Two other factors also played a role in the merger negotiations between the two companies.

“First, the Brazilian economy has been going through a rough time. Individually, we both felt that it was very important to be extremely efficient with our capital,” Assayag said. “We looked across our different businesses and capital and saw significant synergies: the operations and technology pieces take similar resources. And as we looked to the future and our growth, we felt that eÓtica had built a very strong channel online, and saw a huge opportunity for us to leverage that channel to show off our value proposition across Brazil.”

eÓtica’s Ballardie now serves as CEO of the merged entity, and sits on the board with co-founder Eduardo Baek, Hernan Kazah from Kaszek Ventures and Pedro Sirotsky Melzer from eBricks. Baek is running operations and finance; Assayag is heading strategy; and Arruda is in charge of branding and product development, including the development of two private label brands for eÓtica.

We looked across our different businesses and capital and saw significant synergies: the operations and technology pieces take similar resources. Jonathan Assayag

Both companies will retain their brands and respective websites, but will benefit from back office and operational streamlining (neither company is profitable individually). The merged eÓtica/Lema21 entity expects to grow revenue by 40% in 2015 and cross 110,000 items sold.

eÓtica will integrate the home try-on program and buying process features Lema21 has developed, and will benefit from adding a strong private label to the fold. “We are kind of complementing each other with skills we didn’t have,” Ballardie said.

Case in point? Advertising. By partnering with Brazilian designer brands to create pop-up stores and popping up at fashion shows, Lema21 has found success in the social and PR realms, says Arruda. “We’re more about inbound interest, compared to Lema21, which is generating desire for a new brand,” says Ballardie.

With an estimated 26,000 optical shops across the country, dominated by three major brick and mortar chains with franchise models, eyewear is a $26 billion business in Latin America’s largest economy. And Ballardie estimates only 0.5% of the eyewear market is online.

However, as Brazilians rapid smartphone adoption shows, there’s an opportunity to increase that number, and Ballardie sees the franchised model of the big offline players as a barrier for them to move online.  

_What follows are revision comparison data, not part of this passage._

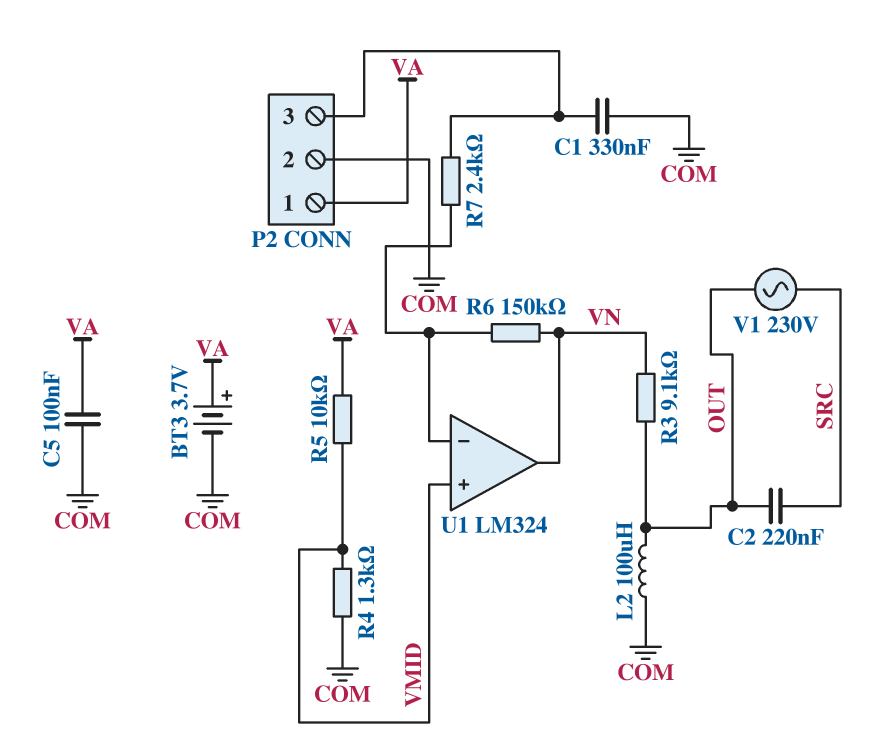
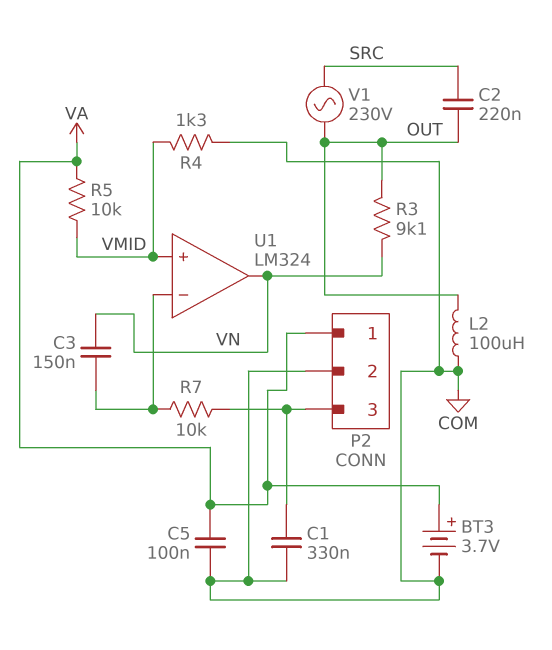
C3: none -> 150nF (U1/in-, VN)
R6: 150k (U1/in-, VN) -> none
R7: 2.4k (P2/3, U1/in-) -> 10k (P2/3, U1/in-)

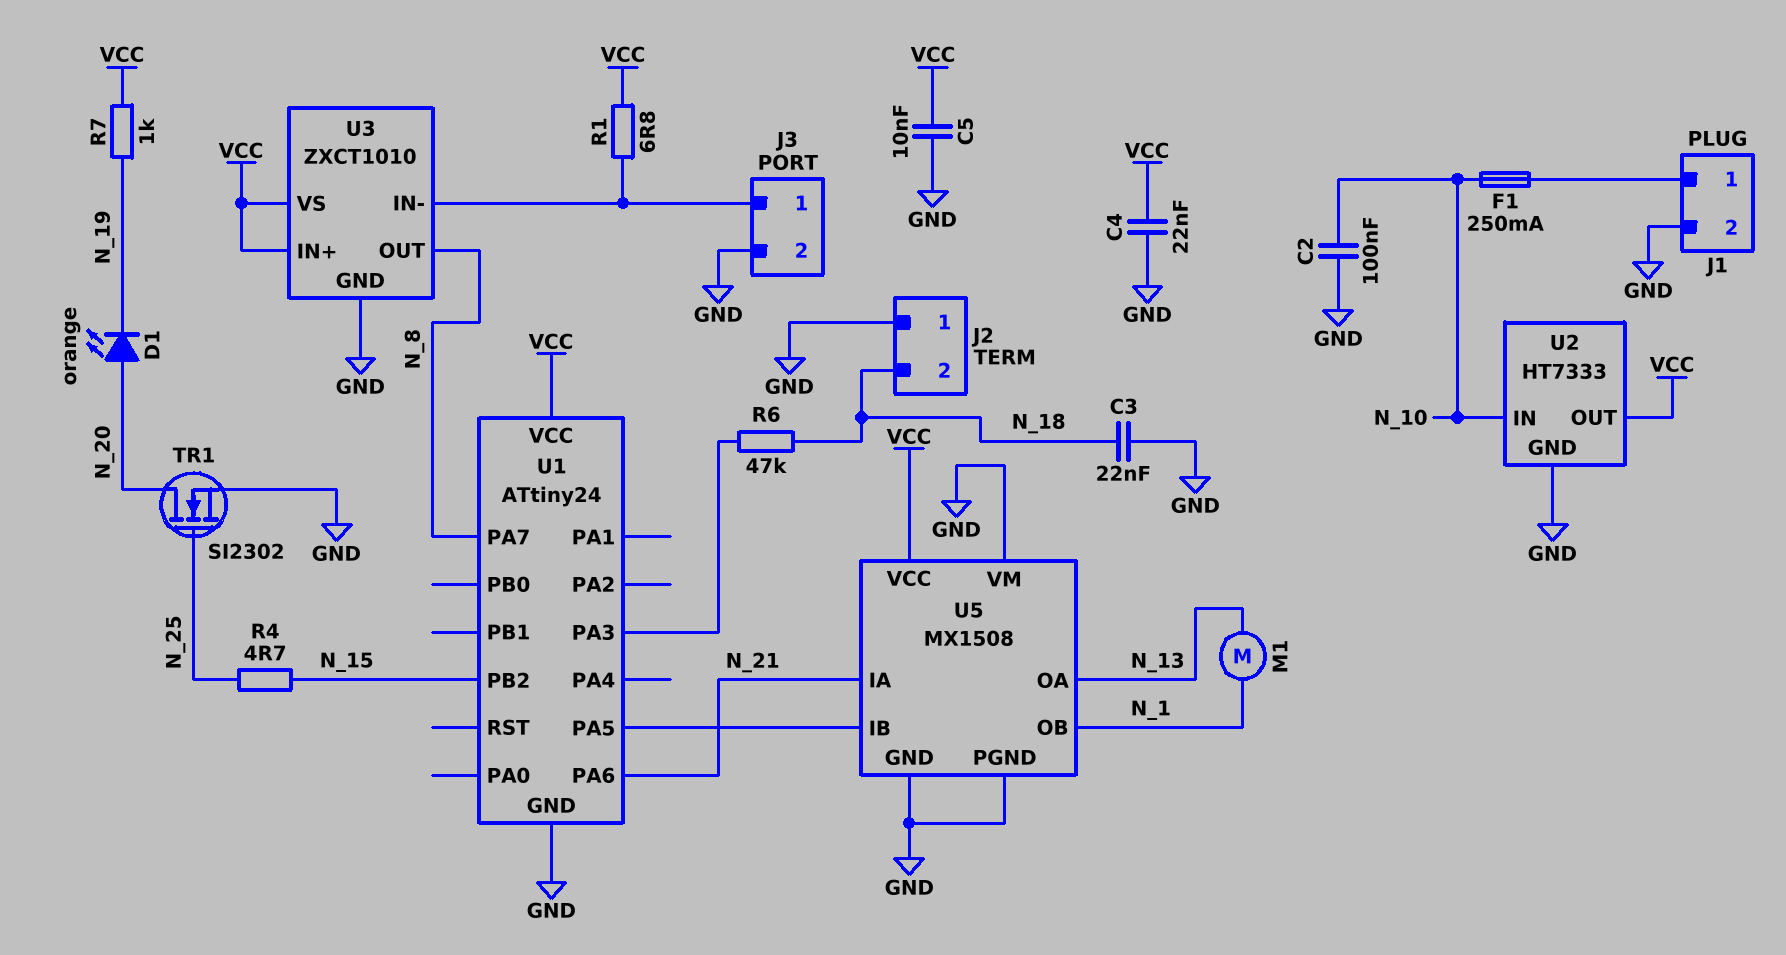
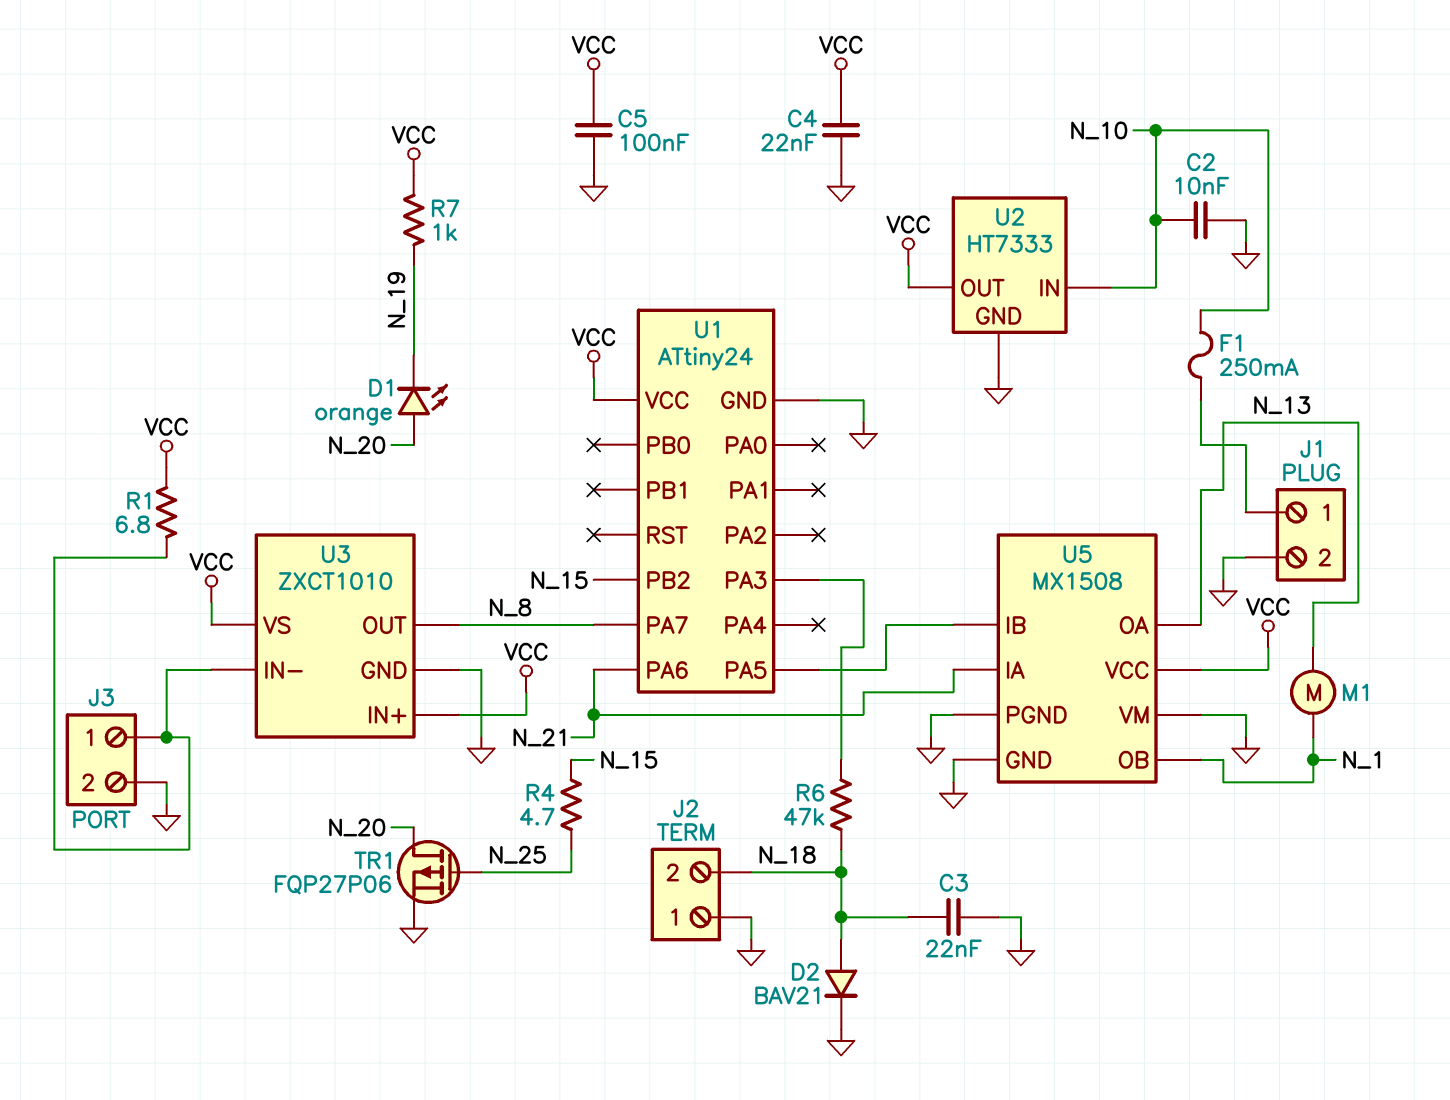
C2: 100nF (GND, N_10) -> 10nF (GND, N_10)
C5: 10nF (GND, VCC) -> 100nF (GND, VCC)
D2: none -> diode BAV21 (A N_18, K GND)
TR1: NMOS SI2302 (G N_25, D N_20, S GND) -> PMOS FQP27P06 (G N_25, D N_20, S GND)

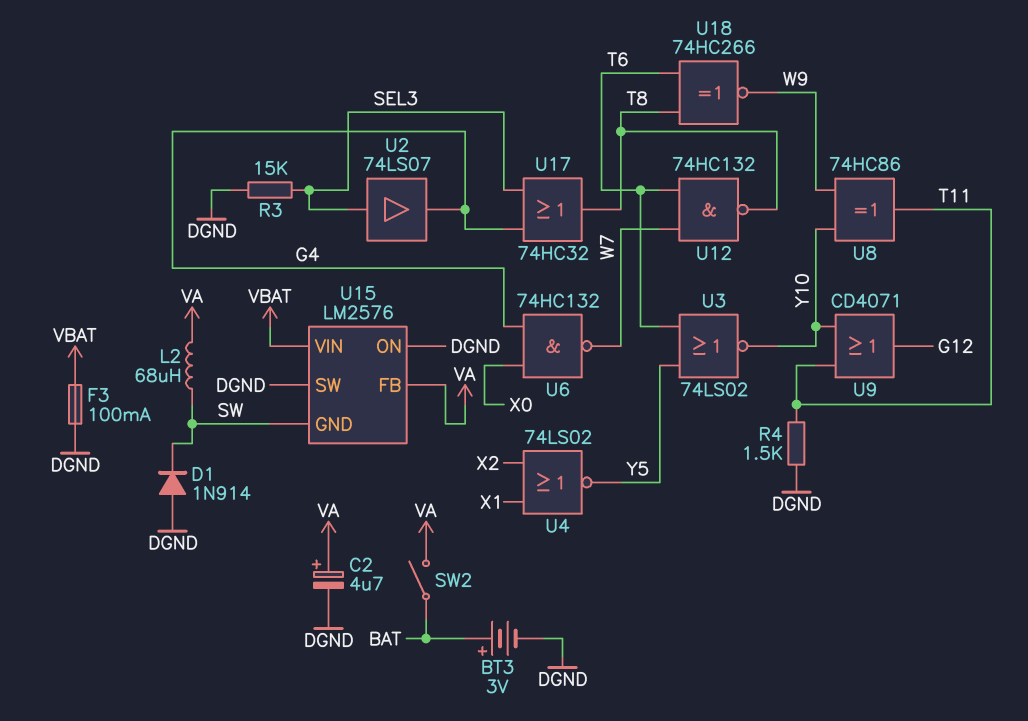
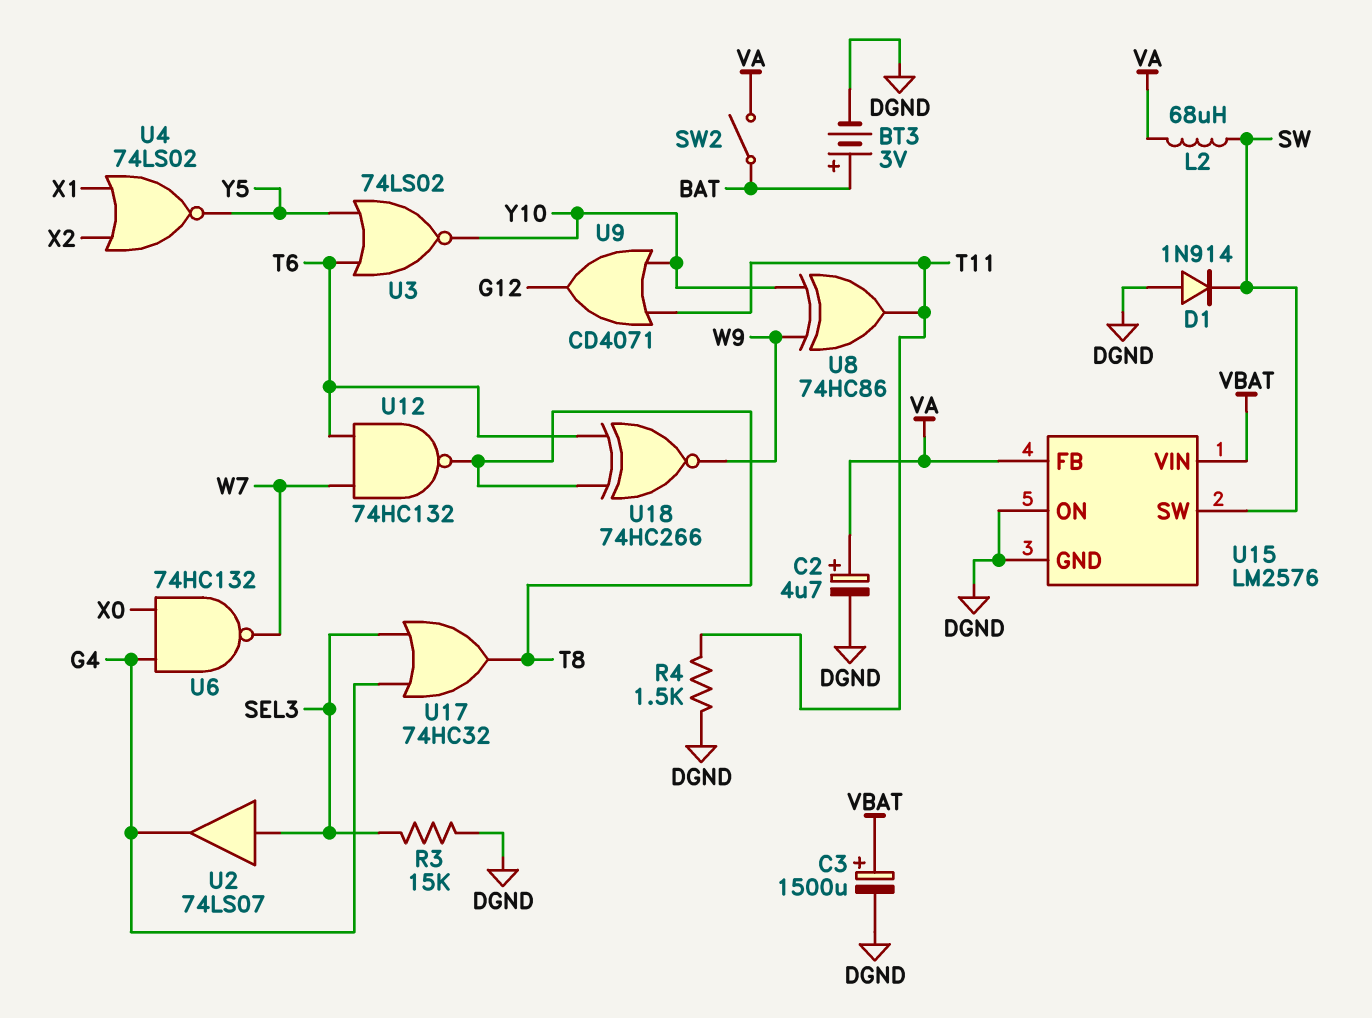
C3: none -> 1500uF (plus VBAT, minus DGND)
F3: 100mA (DGND, VBAT) -> none
U15 pin GND: SW -> DGND
U15 pin SW: DGND -> SW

Moreover, existing e-commerce platforms like Netshoes are already selling sunglasses in their product mix, but can’t offer the custom buying experience Lema21 and eÓtica offer as dedicated eyewear players — nor can they sell prescription products.

In fact, Netshoes is the company that’s helped eÓtica the most, since they’ve been pushing people to buy online for the last decade, Ballardie said.

“If they start to advertise that you can buy eyewear online, that it’s a good way to buy eyewear, that it’s easier and faster than going to the mall, and it works and it’s a good value proposition, we think that’s positive for us too,” he said.

Moving forward Ballardie has his eye on mobile. With smartphone sales exploding in Brazil, and a population that is significantly more tethered to their devices than their counterparts in the US or the rest of the BRIC countries, Ballardie is anticipating an entire demographic will come online via mobile, and skip the desktop experience altogether.

“30% of our traffic at eÓtica is mobile, and maybe 15-20% of our revenue, but I think that’s going to change dramatically in the next few years,” he says.